REQUIRED WORK
Although the records contain pictures, none belong in the copy: restate word for word only the lines from the one with "zjistila, že si vzala vlastního příbuzného" through the one with "de cério. Essas nanopartículas têm apli", both included.

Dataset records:
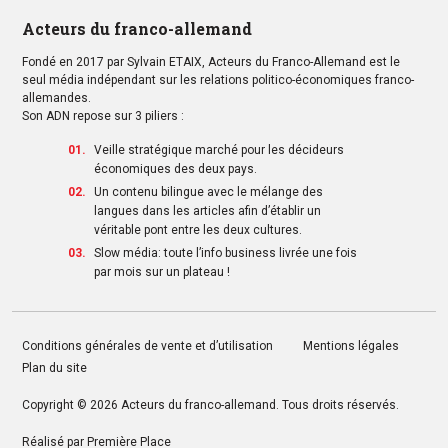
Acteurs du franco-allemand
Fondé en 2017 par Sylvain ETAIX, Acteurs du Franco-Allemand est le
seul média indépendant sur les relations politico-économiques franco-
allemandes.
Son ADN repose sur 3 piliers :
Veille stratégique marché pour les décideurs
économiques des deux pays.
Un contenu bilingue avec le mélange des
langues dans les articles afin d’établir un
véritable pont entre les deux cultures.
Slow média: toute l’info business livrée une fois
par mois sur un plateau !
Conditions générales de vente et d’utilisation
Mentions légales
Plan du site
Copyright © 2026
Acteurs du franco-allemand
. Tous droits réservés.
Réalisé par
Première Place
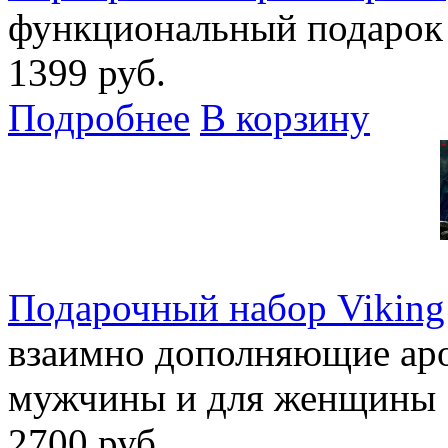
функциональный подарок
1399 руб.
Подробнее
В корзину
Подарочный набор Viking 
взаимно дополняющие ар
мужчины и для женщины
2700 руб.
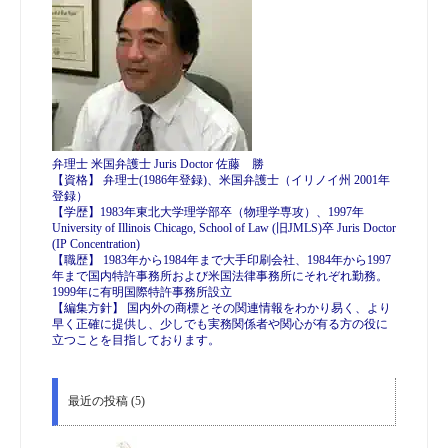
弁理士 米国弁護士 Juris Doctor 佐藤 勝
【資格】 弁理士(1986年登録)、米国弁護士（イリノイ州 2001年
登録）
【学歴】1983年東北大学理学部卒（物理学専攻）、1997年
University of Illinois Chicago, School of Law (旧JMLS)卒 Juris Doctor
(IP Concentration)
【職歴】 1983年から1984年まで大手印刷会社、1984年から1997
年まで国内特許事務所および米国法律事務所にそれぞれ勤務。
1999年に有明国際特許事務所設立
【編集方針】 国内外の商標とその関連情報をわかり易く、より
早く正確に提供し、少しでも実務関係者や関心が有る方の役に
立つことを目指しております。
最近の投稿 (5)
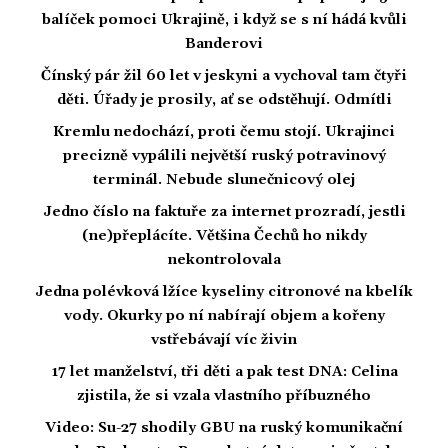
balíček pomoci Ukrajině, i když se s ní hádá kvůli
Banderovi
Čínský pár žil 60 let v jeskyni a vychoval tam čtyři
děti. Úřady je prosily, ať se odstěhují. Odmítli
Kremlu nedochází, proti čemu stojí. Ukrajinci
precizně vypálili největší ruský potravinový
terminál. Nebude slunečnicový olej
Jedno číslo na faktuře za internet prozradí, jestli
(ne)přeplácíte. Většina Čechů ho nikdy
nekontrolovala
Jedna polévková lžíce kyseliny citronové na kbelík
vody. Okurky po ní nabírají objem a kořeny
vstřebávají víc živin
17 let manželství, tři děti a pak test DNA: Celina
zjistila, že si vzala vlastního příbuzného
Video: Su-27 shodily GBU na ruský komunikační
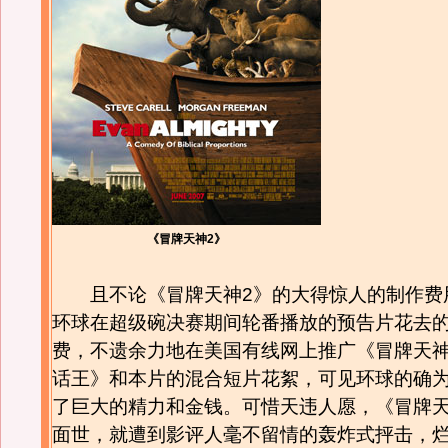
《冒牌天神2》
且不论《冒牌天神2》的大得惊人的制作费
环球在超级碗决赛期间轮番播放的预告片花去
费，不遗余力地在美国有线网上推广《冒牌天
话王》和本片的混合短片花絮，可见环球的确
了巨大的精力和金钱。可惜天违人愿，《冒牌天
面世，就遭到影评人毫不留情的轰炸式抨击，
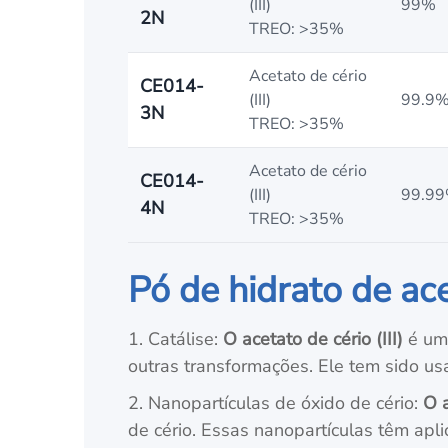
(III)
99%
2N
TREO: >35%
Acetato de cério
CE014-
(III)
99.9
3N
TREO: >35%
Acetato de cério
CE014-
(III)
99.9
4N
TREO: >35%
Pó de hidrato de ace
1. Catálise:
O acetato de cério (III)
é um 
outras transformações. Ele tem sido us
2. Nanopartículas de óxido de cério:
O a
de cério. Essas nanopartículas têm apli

--

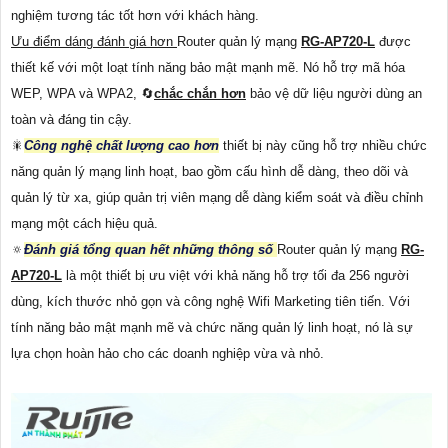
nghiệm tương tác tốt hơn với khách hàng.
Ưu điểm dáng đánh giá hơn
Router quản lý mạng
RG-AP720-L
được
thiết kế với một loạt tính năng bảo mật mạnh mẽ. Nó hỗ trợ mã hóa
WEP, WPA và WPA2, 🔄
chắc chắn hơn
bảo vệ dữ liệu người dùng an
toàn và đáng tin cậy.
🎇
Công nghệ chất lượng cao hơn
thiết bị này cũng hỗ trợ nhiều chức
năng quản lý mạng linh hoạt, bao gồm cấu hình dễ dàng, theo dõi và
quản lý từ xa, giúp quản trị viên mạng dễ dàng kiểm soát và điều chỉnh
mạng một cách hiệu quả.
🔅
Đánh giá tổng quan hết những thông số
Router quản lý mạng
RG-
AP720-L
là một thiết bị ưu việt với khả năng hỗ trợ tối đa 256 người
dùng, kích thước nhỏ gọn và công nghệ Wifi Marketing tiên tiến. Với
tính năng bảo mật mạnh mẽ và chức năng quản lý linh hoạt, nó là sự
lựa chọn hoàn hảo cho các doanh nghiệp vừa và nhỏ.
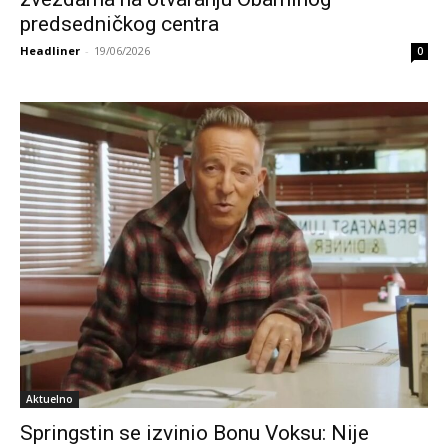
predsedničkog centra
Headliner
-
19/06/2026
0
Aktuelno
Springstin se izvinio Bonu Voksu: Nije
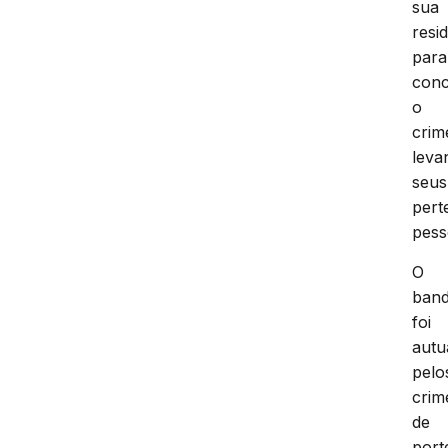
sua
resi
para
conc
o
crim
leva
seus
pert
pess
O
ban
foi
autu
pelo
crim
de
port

* * *

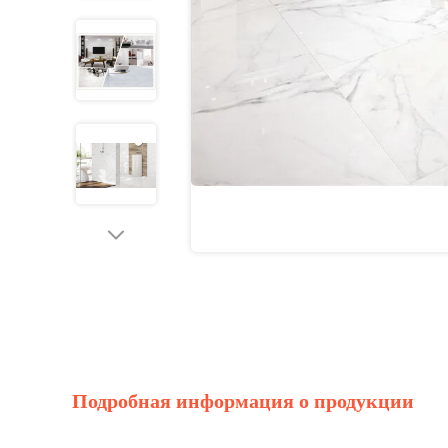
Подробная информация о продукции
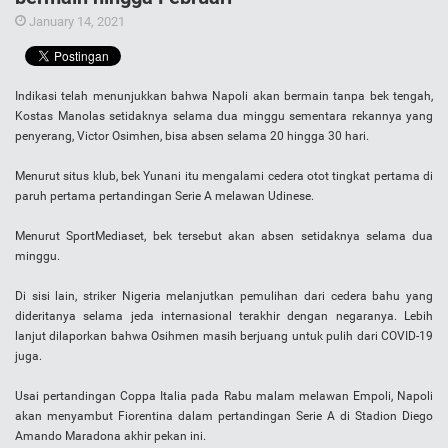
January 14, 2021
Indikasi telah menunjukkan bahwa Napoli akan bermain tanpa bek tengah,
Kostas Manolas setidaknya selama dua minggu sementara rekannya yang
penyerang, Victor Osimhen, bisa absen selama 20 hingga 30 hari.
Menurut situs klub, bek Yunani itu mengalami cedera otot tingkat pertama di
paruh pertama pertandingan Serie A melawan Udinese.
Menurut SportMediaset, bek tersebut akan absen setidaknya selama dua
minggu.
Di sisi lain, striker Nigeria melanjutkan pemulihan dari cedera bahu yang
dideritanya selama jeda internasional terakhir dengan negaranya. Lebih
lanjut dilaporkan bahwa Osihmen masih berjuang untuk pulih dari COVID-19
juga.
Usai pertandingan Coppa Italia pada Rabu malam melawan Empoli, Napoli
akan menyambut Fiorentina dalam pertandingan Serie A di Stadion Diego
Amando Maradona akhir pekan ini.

WRITTEN ANSWER
zjistila, že si vzala vlastního příbuzného
Video: Su-27 shodily GBU na ruský komunikační
《冒牌天神2》
且不论《冒牌天神2》的大得惊人的制作费
环球在超级碗决赛期间轮番播放的预告片花去
费，不遗余力地在美国有线网上推广《冒牌天
话王》和本片的混合短片花絮，可见环球的确
了巨大的精力和金钱。可惜天违人愿，《冒牌天
面世，就遭到影评人毫不留情的轰炸式抨击，
(III)
99%
2N
TREO: >35%
Acetato de cério
CE014-
(III)
99.9
3N
TREO: >35%
Acetato de cério
CE014-
(III)
99.9
4N
TREO: >35%
Pó de hidrato de ace
1. Catálise:
O acetato de cério (III)
é um 
outras transformações. Ele tem sido us
2. Nanopartículas de óxido de cério:
O a
de cério. Essas nanopartículas têm apli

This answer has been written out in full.